◆ DOCUMENT EXCERPT ◆
Group Exhibition at ST.ART Gallery, London, UK.
The (Actually) Attainable Art Fair celebrates emerging voices by bringing together a rich variety of practices, including painting, sculpture, photography, and ceramics. The collection is rooted in making art more approachable for new collectors while supporting artists with fair recognition.

In May 2025 I showcased work that explores the materiality of the body, examining the tactile relationship between form, surface, and embodied presence. I exhibited 18 ceramic pieces as part of a group show featuring 18 artists working across painting, sculpture, photography, and ceramics.

Located in the heart of Fitzrovia, Start Gallery is a purpose-driven space committed to showcasing emerging and established artists across diverse media. The gallery’s transparent and inclusive approach provided an ideal setting for this accessible and thoughtfully curated fair.
Photo by Kolya
Photo by Oliver
Photo by Leo
Photo by Paul
Photo by Lea
Photo by Fabrice
Below are some of the pieces featured in the show. The remaining collection is available on ST.ART gallery's website until July 2026.
Cómprese una Cabeza y Sabrá Quién es, 2024 (sold)
Stoneware clay, glaze
11.5cm x 19cm x 18cm

What if we could actually change our heads? This piece is inspired by Benito Fernández (1957), a one-act farce by Elena Garro and her theatrical response to a painful moment in her life. The scene portrays a man selling heads in La Lagunilla, a traditional public market in Mexico City, calling out: "Heads! Heads! The best in Mexico! Change your head to change your luck! New head, new year!" He offers a wide selection: Black, Spanish nobleman, Indigenous, Insurgent, Creole woman, Foreigner. Through this, Garro explores the mestizo’s struggle with identity, caught between contradictions—wanting to be only blonde, only white, rejecting Indigenous or Black heritage. Benito asks: “Do you have heads that fit me? Heads of noble lineage?” The play closes with the line: "Buy a head, and you’ll know who you are."

◆ EXCERPTED RECORDS ◆
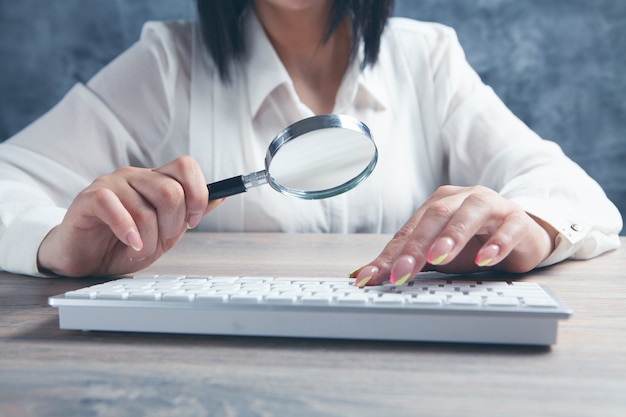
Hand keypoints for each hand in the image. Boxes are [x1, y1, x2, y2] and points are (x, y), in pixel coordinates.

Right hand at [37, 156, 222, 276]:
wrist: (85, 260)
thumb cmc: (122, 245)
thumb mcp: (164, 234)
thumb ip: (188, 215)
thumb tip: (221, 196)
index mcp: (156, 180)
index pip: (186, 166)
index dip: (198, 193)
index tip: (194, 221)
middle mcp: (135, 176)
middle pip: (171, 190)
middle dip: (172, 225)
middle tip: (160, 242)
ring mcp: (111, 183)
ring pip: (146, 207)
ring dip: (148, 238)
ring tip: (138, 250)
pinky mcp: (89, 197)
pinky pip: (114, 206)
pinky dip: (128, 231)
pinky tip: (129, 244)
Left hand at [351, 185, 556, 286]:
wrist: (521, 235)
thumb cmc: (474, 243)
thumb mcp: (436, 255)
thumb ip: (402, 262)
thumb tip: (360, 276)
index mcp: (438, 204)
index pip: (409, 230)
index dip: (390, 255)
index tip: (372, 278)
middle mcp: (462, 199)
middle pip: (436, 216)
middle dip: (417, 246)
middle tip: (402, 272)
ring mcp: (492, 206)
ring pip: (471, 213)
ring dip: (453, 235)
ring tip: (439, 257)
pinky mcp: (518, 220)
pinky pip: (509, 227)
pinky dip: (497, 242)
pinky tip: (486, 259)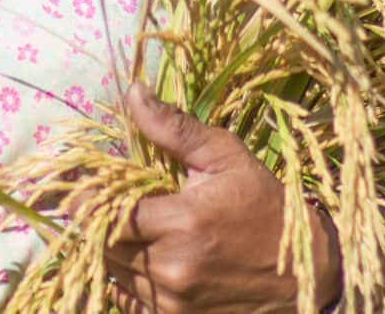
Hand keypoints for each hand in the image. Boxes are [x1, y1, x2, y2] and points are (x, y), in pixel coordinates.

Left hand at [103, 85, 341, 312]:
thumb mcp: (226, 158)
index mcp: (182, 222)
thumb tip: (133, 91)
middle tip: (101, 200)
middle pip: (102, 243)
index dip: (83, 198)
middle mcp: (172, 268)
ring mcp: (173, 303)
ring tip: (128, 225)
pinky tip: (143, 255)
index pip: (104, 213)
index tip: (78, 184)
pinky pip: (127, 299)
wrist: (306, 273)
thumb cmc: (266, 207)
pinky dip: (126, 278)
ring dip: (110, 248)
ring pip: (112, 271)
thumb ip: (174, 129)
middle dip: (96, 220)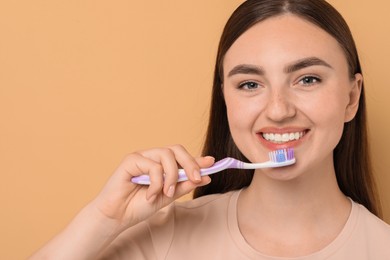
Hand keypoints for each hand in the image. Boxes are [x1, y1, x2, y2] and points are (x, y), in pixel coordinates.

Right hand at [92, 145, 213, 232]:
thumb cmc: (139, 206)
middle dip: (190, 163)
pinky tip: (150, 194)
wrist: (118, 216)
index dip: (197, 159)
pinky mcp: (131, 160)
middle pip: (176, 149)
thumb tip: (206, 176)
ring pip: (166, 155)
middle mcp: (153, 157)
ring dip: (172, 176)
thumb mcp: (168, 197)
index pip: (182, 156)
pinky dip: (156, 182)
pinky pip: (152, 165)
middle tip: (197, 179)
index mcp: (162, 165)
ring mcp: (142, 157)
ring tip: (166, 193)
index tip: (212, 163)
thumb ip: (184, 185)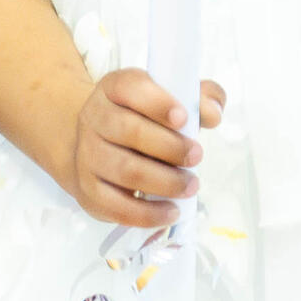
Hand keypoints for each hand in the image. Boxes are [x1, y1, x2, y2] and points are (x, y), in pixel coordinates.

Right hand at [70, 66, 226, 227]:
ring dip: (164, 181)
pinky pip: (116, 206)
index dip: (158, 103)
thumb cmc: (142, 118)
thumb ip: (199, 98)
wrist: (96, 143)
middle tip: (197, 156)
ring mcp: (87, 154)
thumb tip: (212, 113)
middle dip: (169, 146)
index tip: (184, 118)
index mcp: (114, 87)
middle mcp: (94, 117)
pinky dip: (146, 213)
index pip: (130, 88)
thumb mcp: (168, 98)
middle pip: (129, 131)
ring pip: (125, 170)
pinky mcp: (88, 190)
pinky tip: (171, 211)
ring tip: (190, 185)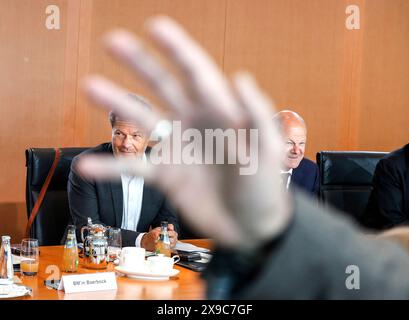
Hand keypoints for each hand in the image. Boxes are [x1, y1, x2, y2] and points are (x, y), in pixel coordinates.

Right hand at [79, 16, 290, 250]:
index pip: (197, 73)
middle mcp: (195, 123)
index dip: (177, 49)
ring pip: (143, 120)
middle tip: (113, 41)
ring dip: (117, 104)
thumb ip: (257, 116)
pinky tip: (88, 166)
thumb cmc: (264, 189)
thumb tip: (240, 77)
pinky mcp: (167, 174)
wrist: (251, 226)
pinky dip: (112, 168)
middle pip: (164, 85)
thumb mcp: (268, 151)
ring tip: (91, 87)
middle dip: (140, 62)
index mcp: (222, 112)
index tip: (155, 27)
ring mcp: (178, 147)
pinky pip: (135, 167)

◆ TASK BRIEF ◆
Carry on the ST.ART Gallery exhibition text, starting right after its final sentence. The lines are separate material and have no connection to the ST.ART Gallery exhibition text.

◆ WRITTEN ANSWER ◆
Judging in silence, 2025 (sold)
Stoneware clay, glaze
5cm x 12cm x 4cm

‘Judging in silence’ explores themes of judgment and inner conflict. For me, it serves as a reminder of the multiple voices that echo inside our heads, the relentless internal dialogue that shapes how we see ourselves. These are often the harshest judgments we face, the ones we impose on ourselves. We are our own toughest critics, caught in an endless cycle of scrutiny and doubt. Yet, what if we softened those voices? Perhaps the real challenge is not to silence them but to listen with compassion.
Svacchanda, 2025 (sold)
Stoneware clay, glaze
10.5cm x 7cm x 8cm

This piece is called Svacchanda, a Sanskrit word that means moving freely, following one’s own will, acting without constraint. The sculpture reflects on how the body holds both discipline and freedom. In some Tantric traditions, the body is not something to rise above but something to work with. Through touch, through ritual, through repetition, the body becomes a site of transformation. I am drawn to the material side of those practices. The way the body is marked, shaped, even redefined through small acts. Placing. Tracing. Covering. Uncovering. This piece is about that space. Where control meets release. Where presence becomes form.
Śabda, 2025 (sold)
Stoneware clay, glaze
12cm x 14cm x 15cm

This piece is named 'śabda', a Sanskrit word that means sound, speech, voice. But not just any sound; śabda is the kind of utterance that carries weight. The kind that can shape thought, or mark a turning point. It is also the word for verbal testimony, for language as a source of knowledge. I have been drawn to the power of words. To how language moves through the body. To how it performs. Words can carry us forward. They can also hold us in place.
Neither In Nor Out, 2025 (sold)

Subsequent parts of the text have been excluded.